I’ve known Michael – a former actor – for a few years now. He started asking my advice on buying some tools and bit by bit has worked his way into my life and the lifes of other woodworkers, tool makers and woodworking instructors.
Despite the advice of his doctors, Michael traveled to Indianapolis last year to take my “Introduction to Hand Tools” class at the Marc Adams School of Woodworking. He was in better shape then, but by the end of the week I couldn’t believe that the guy was on his two feet and pounding out mortise after mortise with a mallet and chisel.
As we parted last May, Michael said, “I think this is it. I think this is my last class.”
Hardly.
Michael went on to take a class in building a blanket chest at Kelly Mehler’s School of Woodworking. Then he took a class in making moulding planes from Larry Williams and Don McConnell followed directly by my class in sawing.
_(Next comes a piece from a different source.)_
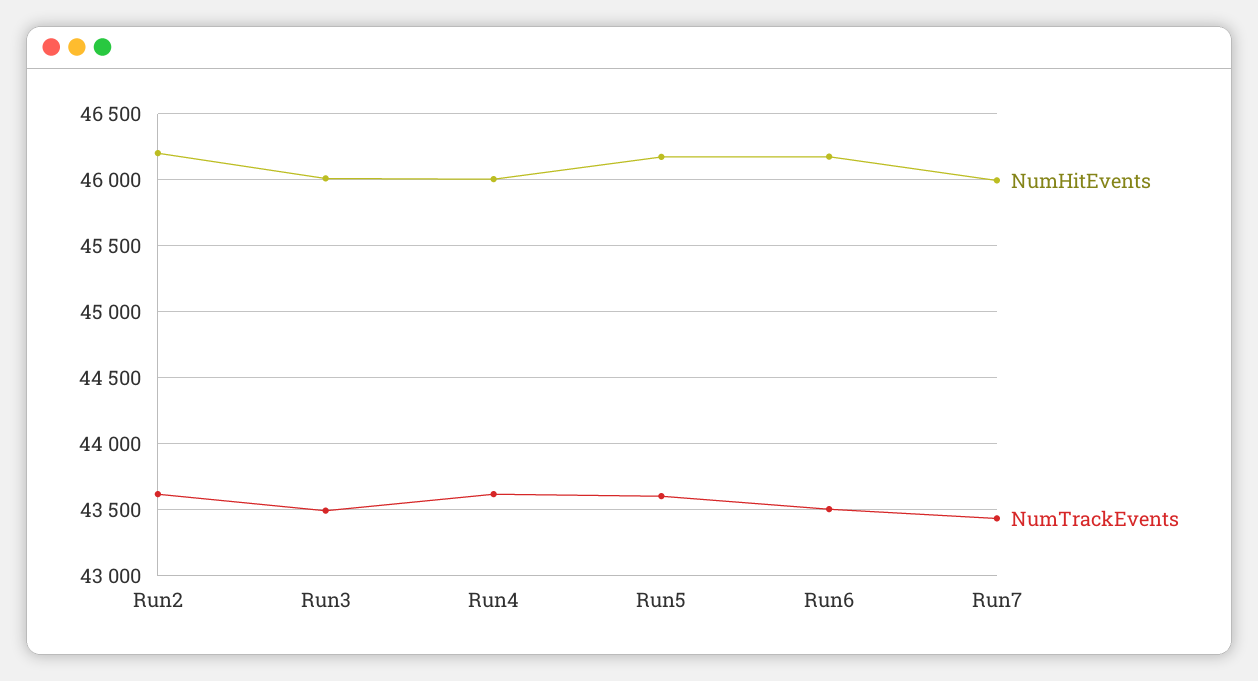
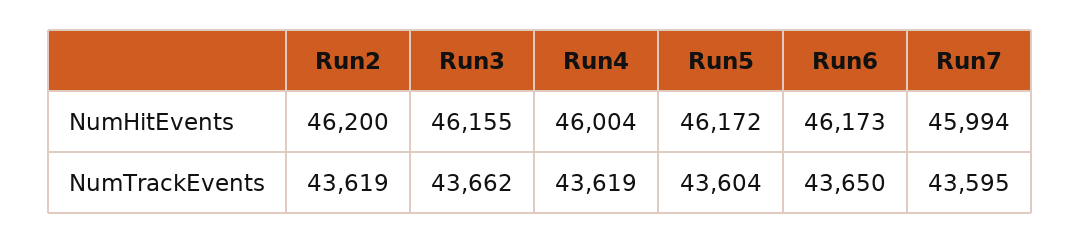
NumHitEvents, Run3: 46000 -> 46155
NumTrackEvents, Run3: 43500 -> 43662
NumTrackEvents, Run6: 43500 -> 43650
NumTrackEvents, Run7: 43450 -> 43595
For the class, Michael took the bench next to mine, and while he had to have a little assistance with knifing a couple notches, he stubbornly declined other offers of help. He insisted on cutting his stock to rough length on a sawbench (I don’t know how he kept his balance), and he plowed through the project at a steady and slow pace.
At the end of the first day of this sawing class, I held a contest. I asked each student to make the best tenon he or she could manage with handsaws and a chisel. The tenon had to be consistent in its thickness and have clean shoulders.
Then all the students wrote their birthdate on their tenons and tossed them on my workbench. I left them there overnight so I was certain to forget whose tenon belongs to whom. On Sunday morning before class, I sorted through the joints, marked up their good points and bad and decided on a winner.
To everyone’s surprise (and delight) it was Michael’s tenon. For a piece of hand-cut work, it was solid. The tenon varied in its thickness by only a thousandth of an inch (or maybe two). The shoulders weren’t dead-nuts perfect, but they could be cleaned up with a shoulder plane easily and they outclassed many of the other tenons on my bench.
Michael (who lives in New York) was naturally suspicious that I had rigged the contest.
No so, my friend. You beat us all. Not only on that day, but in many other ways that have nothing to do with cheeks and shoulders, or tools and joinery.